I recently switched my home "NAS" (single disk!) to BTRFS, it's a different ecosystem with many features and commands, so I had to write a bit about it to remember the various possibilities...

BTRFS is an advanced file-system supported in Linux, it's somehow comparable to ZFS.

Layout

A BTRFS file-system can be made of multiple disks and aggregated in mirror or "concatenated", it can be split into subvolumes which may have specific settings.

Snapshots and quotas are applying on subvolumes, so it's important to think beforehand when creating BTRFS subvolumes, one may want to use a subvolume for /home and for /var for most cases.

Snapshots / Clones

It's possible to take an instant snapshot of a subvolume, this can be used as a backup. Snapshots can be browsed like any other directory. They exist in two flavors: read-only and writable. ZFS users will recognize writable snapshots as "clones" and read-only as regular ZFS snapshots.

Snapshots are an effective way to make a backup and rolling back changes in a second.

Send / Receive

Raw filesystem can be sent / receive over network (or anything supporting a pipe) to allow incremental differences backup. This is a very effective way to do incremental backups without having to scan the entire file-system each time you run your backup.

Deduplication

I covered deduplication with bees, but one can also use the program "duperemove" (works on XFS too!). They work a bit differently, but in the end they have the same purpose. Bees operates on the whole BTRFS file-system, duperemove operates on files, it's different use cases.

duperemove GitHub project page

Bees GitHub project page

Compression

BTRFS supports on-the-fly compression per subvolume, meaning the content of each file is stored compressed, and decompressed on demand. Depending on the files, this can result in better performance because you would store less content on the disk, and it's less likely to be I/O bound, but also improve storage efficiency. This is really content dependent, you can't compress binary files like pictures/videos/music, but if you have a lot of text and sources files, you can achieve great ratios.

From my experience, compression is always helpful for a regular user workload, and newer algorithm are smart enough to not compress binary data that wouldn't yield any benefit.

There is a program named compsize that reports compression statistics for a file/directory. It's very handy to know if the compression is beneficial and to which extent.

compsize GitHub project page

Defragmentation

Fragmentation is a real thing and not specific to Windows, it matters a lot for mechanical hard drive but not really for SSDs.

Fragmentation happens when you create files on your file-system, and delete them: this happens very often due to cache directories, updates and regular operations on a live file-system.

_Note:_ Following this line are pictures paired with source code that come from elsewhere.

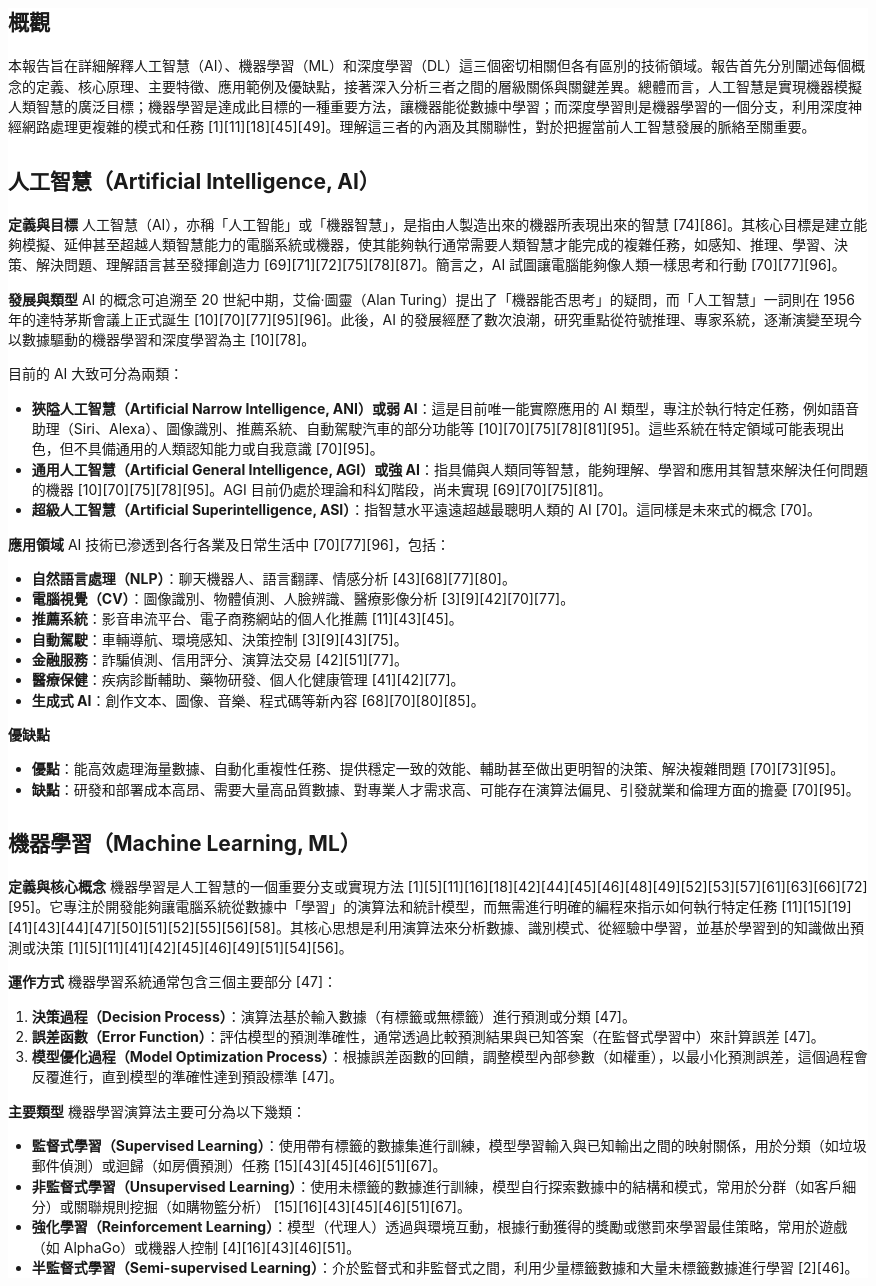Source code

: ## 概觀

本報告旨在詳細解釋人工智慧（AI）、機器學習（ML）和深度學習（DL）這三個密切相關但各有區別的技術領域。報告首先分別闡述每個概念的定義、核心原理、主要特徵、應用範例及優缺點，接著深入分析三者之間的層級關係與關鍵差異。總體而言，人工智慧是實現機器模擬人類智慧的廣泛目標；機器學習是達成此目標的一種重要方法，讓機器能從數據中學習；而深度學習則是機器學習的一個分支，利用深度神經網路處理更複雜的模式和任務 [1][11][18][45][49]。理解這三者的內涵及其關聯性，對於把握當前人工智慧發展的脈絡至關重要。

## 人工智慧（Artificial Intelligence, AI）

**定義與目標**
人工智慧（AI），亦稱「人工智能」或「機器智慧」，是指由人製造出來的機器所表現出來的智慧 [74][86]。其核心目標是建立能夠模擬、延伸甚至超越人類智慧能力的電腦系統或機器，使其能夠執行通常需要人類智慧才能完成的複雜任務，如感知、推理、學習、決策、解決問題、理解語言甚至發揮創造力 [69][71][72][75][78][87]。簡言之，AI 試圖讓電腦能夠像人類一樣思考和行動 [70][77][96]。

**發展與類型**
AI 的概念可追溯至 20 世紀中期，艾倫·圖靈（Alan Turing）提出了「機器能否思考」的疑問，而「人工智慧」一詞則在 1956 年的達特茅斯會議上正式誕生 [10][70][77][95][96]。此後，AI 的發展經歷了數次浪潮，研究重點從符號推理、專家系統，逐漸演變至現今以數據驅動的機器學習和深度學習為主 [10][78]。

目前的 AI 大致可分為兩類：
*   **狹隘人工智慧（Artificial Narrow Intelligence, ANI）或弱 AI**：這是目前唯一能實際應用的 AI 類型，專注於執行特定任務，例如語音助理（Siri、Alexa）、圖像識別、推薦系統、自動駕駛汽車的部分功能等 [10][70][75][78][81][95]。這些系統在特定領域可能表現出色，但不具備通用的人類認知能力或自我意識 [70][95]。
*   **通用人工智慧（Artificial General Intelligence, AGI）或強 AI**：指具備與人類同等智慧，能夠理解、學習和應用其智慧來解決任何問題的機器 [10][70][75][78][95]。AGI 目前仍處於理論和科幻階段，尚未實現 [69][70][75][81]。
*   **超級人工智慧（Artificial Superintelligence, ASI）**：指智慧水平遠遠超越最聰明人類的 AI [70]。這同樣是未來式的概念 [70]。

**應用領域**
AI 技術已滲透到各行各業及日常生活中 [70][77][96]，包括：
*   **自然語言處理（NLP）**：聊天機器人、語言翻譯、情感分析 [43][68][77][80]。
*   **電腦視覺（CV）**：圖像識別、物體偵測、人臉辨識、醫療影像分析 [3][9][42][70][77]。
*   **推薦系統**：影音串流平台、電子商務網站的個人化推薦 [11][43][45]。
*   **自動駕駛**：車輛導航、環境感知、決策控制 [3][9][43][75]。
*   **金融服務**：詐騙偵測、信用評分、演算法交易 [42][51][77]。
*   **醫療保健**：疾病診斷輔助、藥物研發、個人化健康管理 [41][42][77]。
*   **生成式 AI**：創作文本、圖像、音樂、程式碼等新內容 [68][70][80][85]。

**優缺點**
*   **優點**：能高效處理海量數據、自動化重複性任務、提供穩定一致的效能、輔助甚至做出更明智的決策、解決複雜問題 [70][73][95]。
*   **缺點**：研發和部署成本高昂、需要大量高品質數據、對專業人才需求高、可能存在演算法偏見、引發就業和倫理方面的擔憂 [70][95]。

## 機器學習（Machine Learning, ML）

**定義與核心概念**
機器學習是人工智慧的一個重要分支或實現方法 [1][5][11][16][18][42][44][45][46][48][49][52][53][57][61][63][66][72][95]。它專注於開發能夠讓電腦系統從數據中「學習」的演算法和統計模型，而無需進行明確的編程來指示如何執行特定任務 [11][15][19][41][43][44][47][50][51][52][55][56][58]。其核心思想是利用演算法來分析數據、識別模式、從經驗中學習，並基於學習到的知識做出預測或決策 [1][5][11][41][42][45][46][49][51][54][56]。

**運作方式**
機器學習系統通常包含三個主要部分 [47]：
1.  **決策過程（Decision Process）**：演算法基於輸入數據（有標籤或無標籤）進行預測或分類 [47]。
2.  **誤差函數（Error Function）**：評估模型的預測準確性，通常透過比較預測結果與已知答案（在監督式學習中）來計算誤差 [47]。
3.  **模型優化過程（Model Optimization Process）**：根據誤差函數的回饋，調整模型內部參數（如權重），以最小化預測誤差，這個過程會反覆進行，直到模型的準確性達到預設標準 [47]。

**主要類型**
機器學習演算法主要可分為以下幾類：
*   **監督式學習（Supervised Learning）**：使用帶有標籤的數據集進行訓練，模型學習輸入與已知輸出之間的映射關係，用於分類（如垃圾郵件偵測）或迴歸（如房價預測）任務 [15][43][45][46][51][67]。
*   **非監督式學習（Unsupervised Learning）**：使用未標籤的數據進行訓練，模型自行探索數據中的結構和模式，常用於分群（如客戶細分）或關聯規則挖掘（如購物籃分析） [15][16][43][45][46][51][67]。
*   **強化學習（Reinforcement Learning）**：模型（代理人）透過與環境互動，根據行動獲得的獎勵或懲罰來學習最佳策略，常用於遊戲（如 AlphaGo）或機器人控制 [4][16][43][46][51]。
*   **半監督式學習（Semi-supervised Learning）**：介於監督式和非監督式之間，利用少量標籤數據和大量未標籤數據進行學習 [2][46]。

When you delete a file, this creates a "hole" of free space, after some time, you may want to gather all these small parts of free space to have big chunks of free space, this matters for mechanical disks has the physical location of data is tied to the raw performance. The defragmentation process is just physically reorganizing data to order files chunks and free space into continuous blocks.

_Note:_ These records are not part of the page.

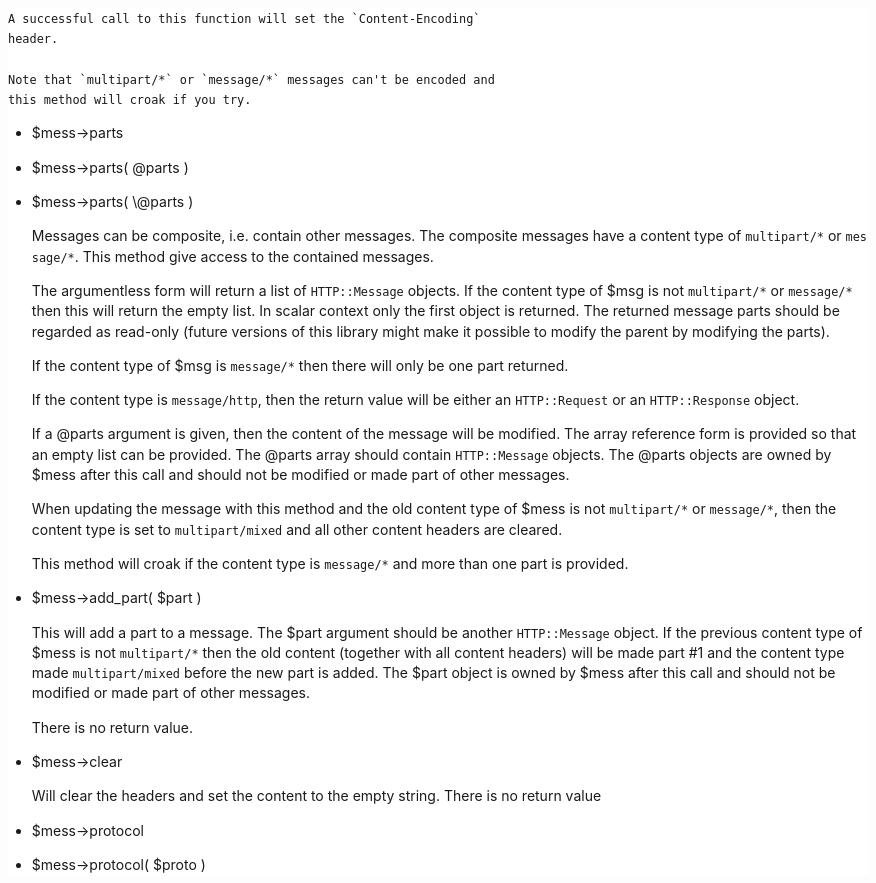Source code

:     A successful call to this function will set the `Content-Encoding`
    header.

    Note that `multipart/*` or `message/*` messages can't be encoded and
    this method will croak if you try.

- $mess->parts
- $mess->parts( @parts )
- $mess->parts( \\@parts )

    Messages can be composite, i.e. contain other messages.  The composite
    messages have a content type of `multipart/*` or `message/*`.  This
    method give access to the contained messages.

    The argumentless form will return a list of `HTTP::Message` objects.
    If the content type of $msg is not `multipart/*` or `message/*` then
    this will return the empty list.  In scalar context only the first
    object is returned.  The returned message parts should be regarded as
    read-only (future versions of this library might make it possible
    to modify the parent by modifying the parts).

    If the content type of $msg is `message/*` then there will only be
    one part returned.

    If the content type is `message/http`, then the return value will be
    either an `HTTP::Request` or an `HTTP::Response` object.

    If a @parts argument is given, then the content of the message will be
    modified. The array reference form is provided so that an empty list
    can be provided.  The @parts array should contain `HTTP::Message`
    objects.  The @parts objects are owned by $mess after this call and
    should not be modified or made part of other messages.

    When updating the message with this method and the old content type of
    $mess is not `multipart/*` or `message/*`, then the content type is
    set to `multipart/mixed` and all other content headers are cleared.

    This method will croak if the content type is `message/*` and more
    than one part is provided.

- $mess->add\_part( $part )

    This will add a part to a message.  The $part argument should be
    another `HTTP::Message` object.  If the previous content type of
    $mess is not `multipart/*` then the old content (together with all
    content headers) will be made part #1 and the content type made
    `multipart/mixed` before the new part is added.  The $part object is
    owned by $mess after this call and should not be modified or made part
    of other messages.

    There is no return value.

- $mess->clear

    Will clear the headers and set the content to the empty string.  There
    is no return value

- $mess->protocol
- $mess->protocol( $proto )
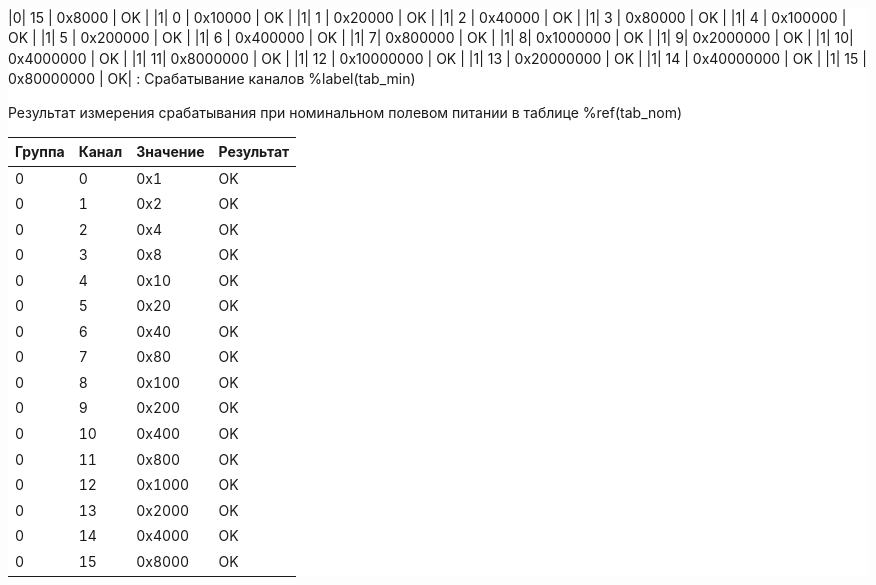 |0| 	15           | 	0x8000     | 	OK        |
|1| 	0            | 	0x10000    | 	OK        |
|1| 	1            | 	0x20000    | 	OK        |
|1| 	2            | 	0x40000    | 	OK        |
|1| 	3            | 	0x80000    | 	OK        |
|1| 	4            | 	0x100000   | 	OK        |
|1| 	5            | 	0x200000   | 	OK        |
|1| 	6            | 	0x400000   | 	OK        |
|1| 	7| 	0x800000   | 	OK           |
|1| 	8| 	0x1000000  | 	OK         |
|1| 	9| 	0x2000000  | 	OK         |
|1| 	10| 	0x4000000  | 	OK         |
|1| 	11|  	0x8000000 | 	OK         |
|1| 	12           | 	0x10000000 | 	OK            |
|1| 	13           | 	0x20000000 | 	OK            |
|1| 	14           | 	0x40000000 | 	OK            |
|1| 	15           | 	0x80000000 |	OK|
: Срабатывание каналов %label(tab_min)

Результат измерения срабатывания при номинальном полевом питании в таблице %ref(tab_nom)

|Группа| 	Канал        | 	Значение   | 	Результат |
|-|---------------|-------------|------------|
|0| 	0            | 	0x1        | 	OK        |
|0| 	1            | 	0x2        | 	OK        |
|0| 	2            | 	0x4        | 	OK        |
|0| 	3            | 	0x8        | 	OK        |
|0| 	4            | 	0x10       | 	OK        |
|0| 	5            | 	0x20       | 	OK        |
|0| 	6            | 	0x40       | 	OK        |
|0| 	7            | 	0x80       | 	OK        |
|0| 	8            | 	0x100      | 	OK        |
|0| 	9            | 	0x200      | 	OK        |
|0| 	10           | 	0x400      | 	OK        |
|0| 	11           | 	0x800      | 	OK        |
|0| 	12           | 	0x1000     | 	OK        |
|0| 	13           | 	0x2000     | 	OK        |
|0| 	14           | 	0x4000     | 	OK        |
|0| 	15           | 	0x8000     | 	OK        |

Defragmentation can be used to force compression in a subvolume, like if you want to change the compression algorithm or enabled compression after saving the files.

The command line is: btrfs filesystem defragment

Scrubbing

The scrubbing feature is one of the most valuable feature provided by BTRFS and ZFS. Each file in these file-system is associated with its checksum in some metadata index, this mean you can actually check each file integrity by comparing its current content with the checksum known in the index.

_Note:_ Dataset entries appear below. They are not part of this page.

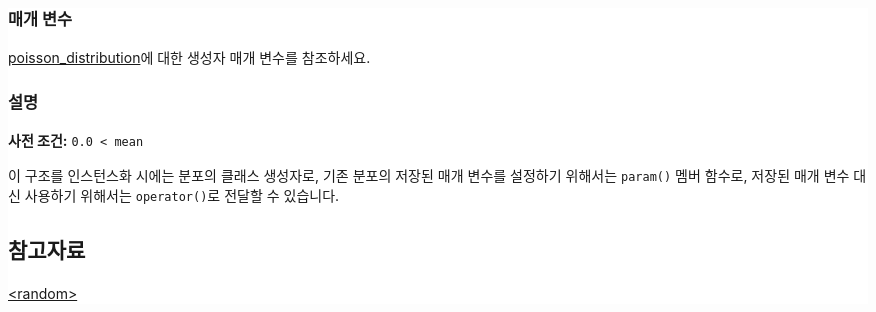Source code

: ### <a name="parameters"></a>매개 변수

[poisson_distribution](#poisson_distribution)에 대한 생성자 매개 변수를 참조하세요.

### <a name="remarks"></a>설명

**사전 조건:** `0.0 < mean`

이 구조를 인스턴스화 시에는 분포의 클래스 생성자로, 기존 분포의 저장된 매개 변수를 설정하기 위해서는 `param()` 멤버 함수로, 저장된 매개 변수 대신 사용하기 위해서는 `operator()`로 전달할 수 있습니다.

## <a name="see-also"></a>참고자료

[\<random>](../standard-library/random.md)<br/>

Scrubbing costs a lot of I/O and CPU because you need to compute the checksum of each file, but it's a guarantee for validating the stored data. In case of a corrupted file, if the file-system is composed of multiple disks (raid1 / raid5), it can be repaired from mirrored copies, it should work most of the time because such file corruption is often related to the drive itself, thus other drives shouldn't be affected.

Scrubbing can be started / paused / resumed, this is handy if you need to operate heavy I/O and you don't want the scrubbing process to increase time. While the scrub commands can take a device or a path, the path parameter is only used to find the related file-system, it won't just scrub the files in that directory.

The command line is: btrfs scrub

Rebalancing

When you are aggregating multiple disks into one BTRFS file-system, files are written on a disk and some other files are written to the other, after a while, a disk may contain more data than the other.

The rebalancing purpose is to redistribute data across the disks more evenly.

Swap file

You can't create a swap file on a BTRFS disk without a tweak. You must create the file in a directory with the special attribute "no COW" using "chattr +C /tmp/some_directory", then you can move it anywhere as it will inherit the "no COW" flag.

If you try to use a swap file with COW enabled on it, swapon will report a weird error, but you get more details in the dmesg output.

Converting

It's possible to convert a ext2/3/4 file-system into BTRFS, obviously it must not be currently in use. The process can be rolled back until a certain point like defragmenting or rebalancing.